**Listed entries:**
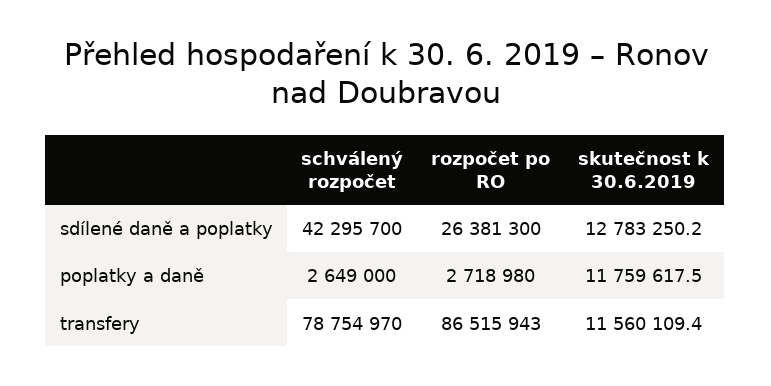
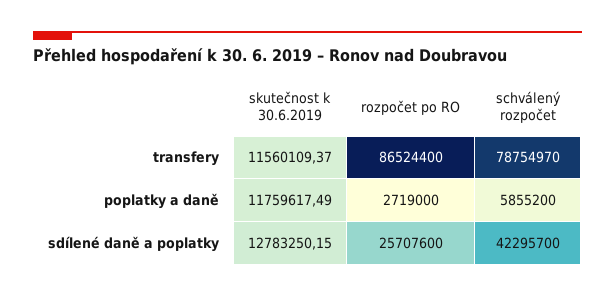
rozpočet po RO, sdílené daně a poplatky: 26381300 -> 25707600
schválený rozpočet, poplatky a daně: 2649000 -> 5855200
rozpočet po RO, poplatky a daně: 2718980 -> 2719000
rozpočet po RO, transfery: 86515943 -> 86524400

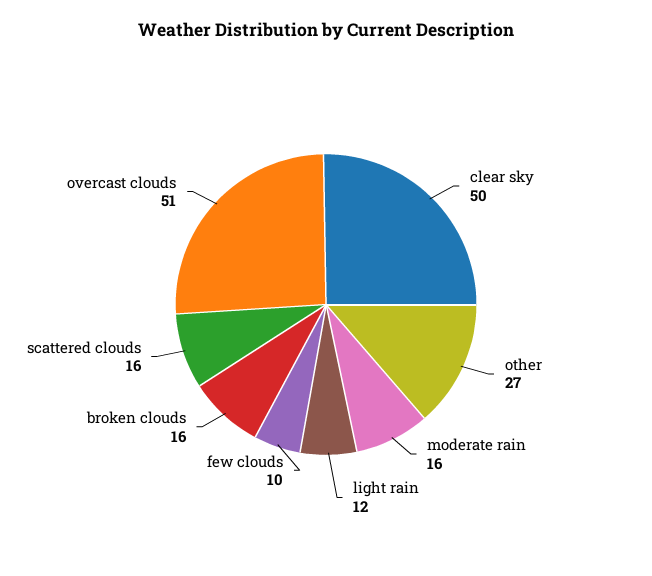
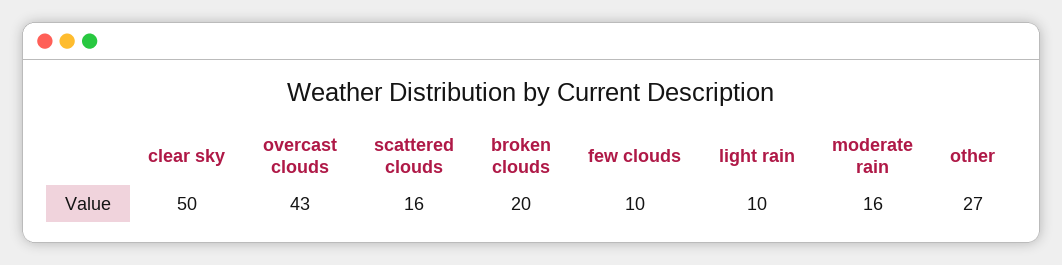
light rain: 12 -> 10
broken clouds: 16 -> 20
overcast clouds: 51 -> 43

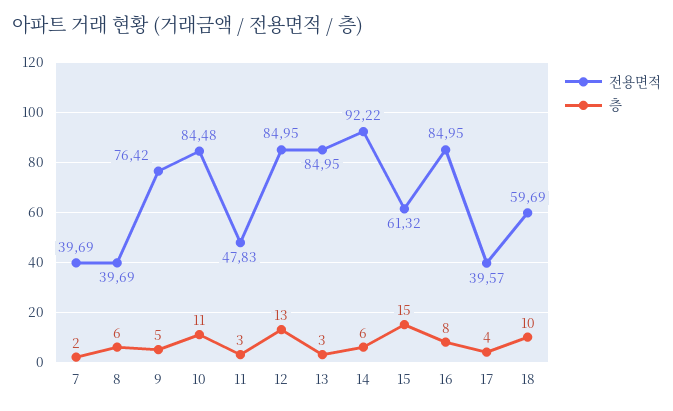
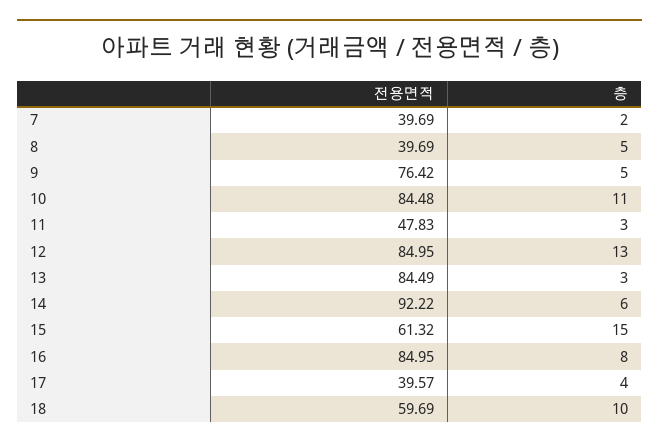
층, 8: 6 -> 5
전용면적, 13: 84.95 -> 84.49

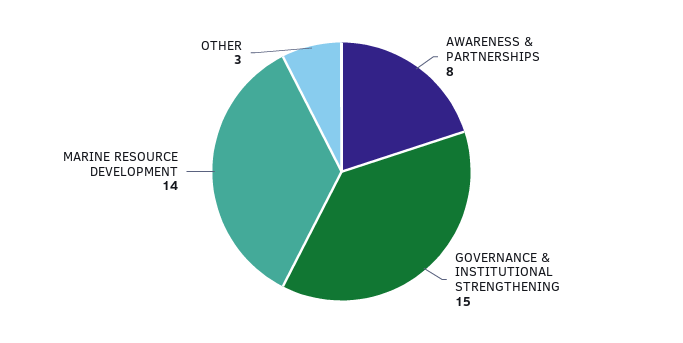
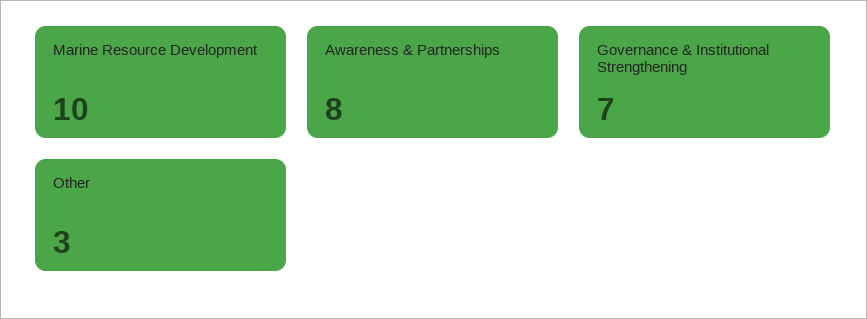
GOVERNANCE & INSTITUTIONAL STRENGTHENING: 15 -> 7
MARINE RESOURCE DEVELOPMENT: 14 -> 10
* * *
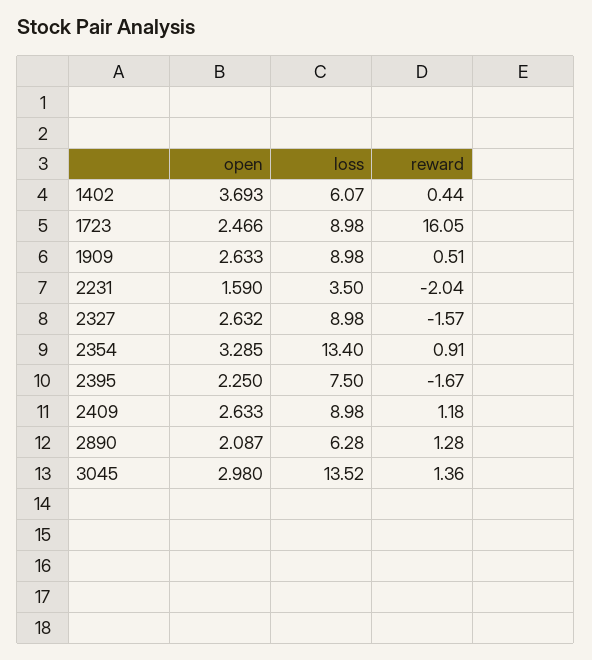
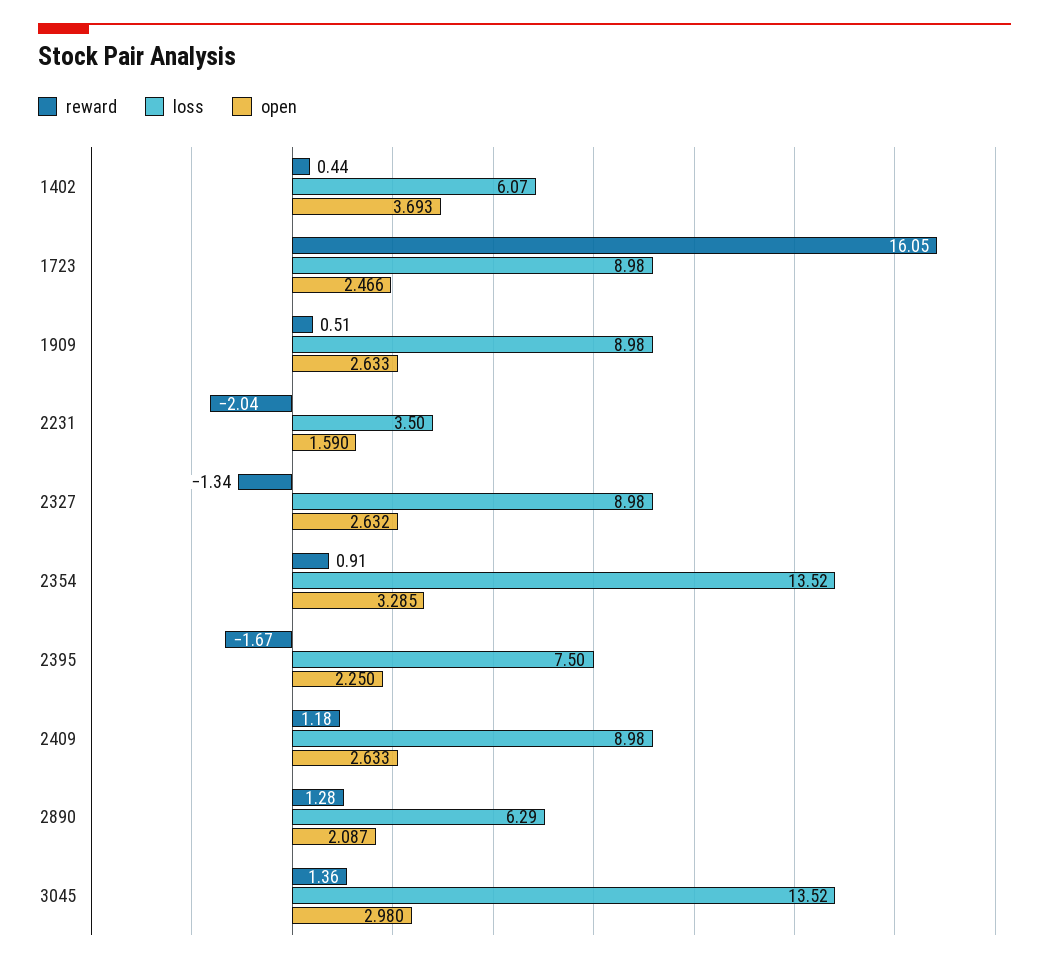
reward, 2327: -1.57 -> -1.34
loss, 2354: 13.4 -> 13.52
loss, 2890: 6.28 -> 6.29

**How to complete this task:**
Working from the entries above, reproduce exactly and only the lines beginning with the line that has "전용면적, 13: 84.95 -> 84.49" and ending with the line that has "MARINE RESOURCE DEVELOPMENT: 14 -> 10"; omit all pictures.

**Solution below:**
전용면적, 13: 84.95 -> 84.49

GOVERNANCE & INSTITUTIONAL STRENGTHENING: 15 -> 7
MARINE RESOURCE DEVELOPMENT: 14 -> 10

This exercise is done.